Again. It's been a while I know. I just have been busy emo-ing bout life and stressed with uni at the moment. Gah. Though I now have a very much of a long holiday so I feel very much at ease. 4 now that is.

To carry on with my ranting, i started coming across different sorts of "I'm already gone" sort of relationships. Mainly because I hear views of people on their love life and how they are affected by it. Though on FB, I read this article by a new found friend as of this year. As worse as his life can be, he could still lift up his chin, smile, be as cheerful as possible, hiding the fact that he is so much depressed and lost inside. Somehow that feeling interest me since I have basically went through the same thing. A love that is very much gone from my life and the fact I can't change a thing about it.


He lost his love with a sickness I'm guessing.

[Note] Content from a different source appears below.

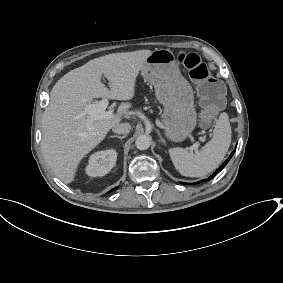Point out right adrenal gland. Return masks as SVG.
I'll return each instance as SVG.
<instances>
[{"label":"right adrenal gland","mask_w":283,"mask_h":283,"mask_svg":"<svg viewBox=\"0 0 283 283\" xmlns=\"http://www.w3.org/2000/svg\"><path fill=\"white\" fill-rule=\"evenodd\" d=\"M114 137L119 138V139H124V138L127 137V134H125V135H123V136H119V135H111V136H110V138H114Z\"/></svg>","instance_id":"right-adrenal-gland-1"}]
</instances>
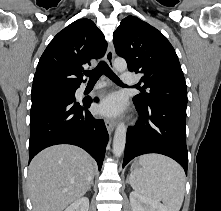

She went home with the lord as of end of August of this year. Who could actually thought one can go through with this with such a calm pace?

It kinda made me want to cry as I come across that article but as cold as I am with these things I think I am use to holding it in due to the pain I basically went through these past 3 years.

I'm sure he misses her the most. The were still an item until the very end.

Though our situation is not totally the same, I still somewhat understood how he feels. The feeling of not being able 2 do anything for his loved one just to save her.

I learn something from him though by reading his notes.

"Love is magnificent. When you do something without expect anything else in return at all. That is all that matters. Allah loves this."

Made me smile and I know that is all true.

 I am scared as heck to try again. Though if my fate is to love you all my life till I die then so be it. I won't expect anything else. Whatever I did, I hope you understand that I did so cause I think it is for the best for the both of us.

You will always be my shining star dear. Always know that. And all the best in everything!